Nokhutula Mabaso was a South African leader in the eKhenana Commune and Abahlali baseMjondolo. Among her achievements, she prevented the illegal eviction of residents in mostly women-headed shack dwellings in her community. In May, Mabaso was assassinated at her home aged 39.
Sanna Marin is the Prime Minister of Finland. When appointed at age 34, she was the world’s youngest serving Prime Minister. She has led progressive policies and laws on the environment and reproductive labour. In August, Marin had her private videos leaked. The resulting furore forced her into taking a drug test to prove her competency for office, where she remains.
Nancy Pelosi is the Speaker of the US House of Representatives. She cites her work ushering in the 2010 Affordable Care Act as her major achievement. In October, a conspiracy theorist invaded Pelosi’s home, violently attacking her husband, while she – the intended target – was away. She has announced her decision to step down, a week after stating that the attack would influence her decision to stay on as Speaker.
VAWP is a gendered phenomenon that women can experience alongside violence in politics. VAWP is gendered in its purpose – to exclude women from their rightful participation in politics – and in its execution, by tapping into gendered inequalities, social norms, and stereotypes to target women in specific and harmful ways. VAWP presents across physical, sexual, psychological, and economic forms of violence.
The dreadful impact of violence against women in politics
As Mona Lena Krook has outlined, identity-based violence serves to restrict who participates or is seen as a legitimate participant in public life. Women deviate from the context-specific leadership ideal; typically male, older, from the dominant ethnoreligious group, and part of the economic and or political elite. Women whose identities deviate further from these characteristics are punished for their disruptive potential to the status quo. Nokhutula Mabuso explicitly rejected the elite capture she found in formal politics and advocated for radical changes in her community. Prime Minister Marin is both young and a woman and she vocally supports women’s rights, bodily autonomy and making systemic changes to the sexual division of labour. As the once long-time highest-ranking woman in US history, House Speaker Pelosi repeatedly defied expectations of what women’s political leadership could be.

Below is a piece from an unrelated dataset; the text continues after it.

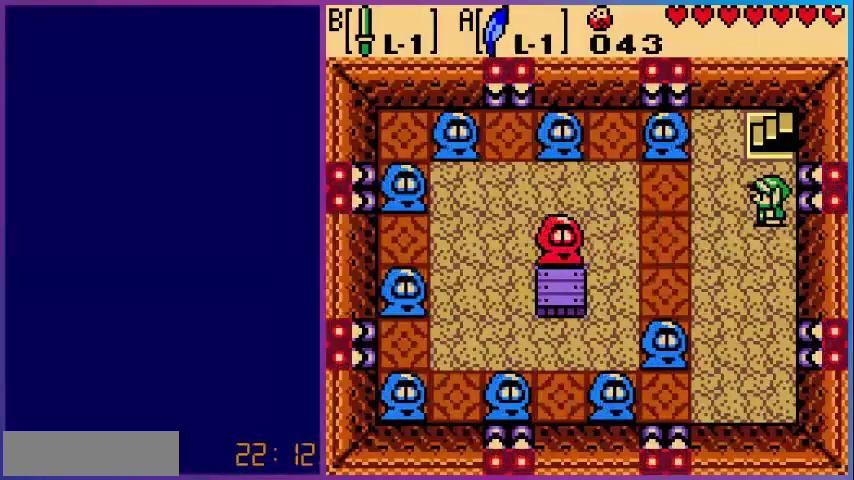
{"buttons": ["DPAD_LEFT"], "events": [[80, "DPAD_DOWN", "down"], [280, "DPAD_DOWN", "up"], [280, "DPAD_LEFT", "down"]]}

While the acts perpetrated against these leaders may seem unconnected, in fact they all hang on a common thread of delegitimisation. It has been carefully woven and then skilfully weaved to conceal its purpose: to silence and disappear women from politics, often convincing us that VAWP is merely the cost of doing politics. The delegitimising force of VAWP is an integral part of a coordinated campaign to neutralise incremental gains in women’s rights and gender equality. It triggers a vicious cycle of disenfranchisement: harm inflicted directly on political leaders signals to women and girls everywhere that there is no place for them in politics, deterring them from participating.
Resisting the pushback against women’s rights and gender equality
The common thread can be disrupted if we recognise VAWP in its all its insidious, interacting, mutually reinforcing forms – and name it. The violent attack on House Speaker Pelosi’s husband and home escalated the insurrectionists’ violence on her office just 18 months earlier. A violent discourse incited those attacks, feeding on social media. Social media is also where Jo Cox’s murderer was radicalised, Sanna Marin was shamed for her humanity, Diane Abbott alone received half of all online VAWP during the 2017 UK elections, and Franzia Marquez was routinely subjected to racist, sexualised abuse before surviving an assassination attempt in 2019, frighteningly similar to those that claimed lives of Marielle Franco and Nokuthula Mabaso.

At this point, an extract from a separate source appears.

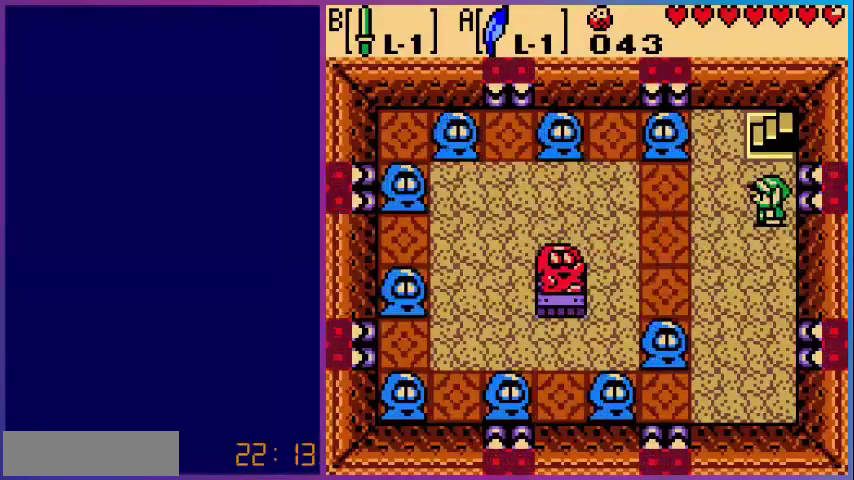
{"buttons": [], "events": [[240, "DPAD_LEFT", "up"]]}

It is sobering to see across the continuum of VAWP and its impact on women now and in the future. But it is important to remember that VAWP is employed in response to the rising tide of women exercising power. And what a tide it is. Between 2021 and 2022, Denmark elected record numbers of women parliamentarians and 430 people from LGBT+ communities won seats in the US mid-term elections – including historic wins by two lesbian governors. Women from ethnic minorities, particularly afro-descendent women, have increased their presence in Brazil, Germany, Australia and beyond. Women leaders are pushing forward despite the unjust barriers put in front of them, of which violence is just one.
VAWP weaponizes the construct of gender, in norms, inequalities, labour division and violence. Democracy support actors like WFD need to respond as radically as the women who challenge these societal limitations. We need to set a goal of elimination through the transformation of gendered power relations.
We can start by breaking the silence around VAWP with survivors and continuing to tell these stories, but also challenging the way VAWP is concealed and stoked in our ever-violent political discourse, as outlined in our new strategy. We won’t achieve this alone, and efforts must be collective. Let’s match the courage of these leaders and take a stand to end violence against women in politics.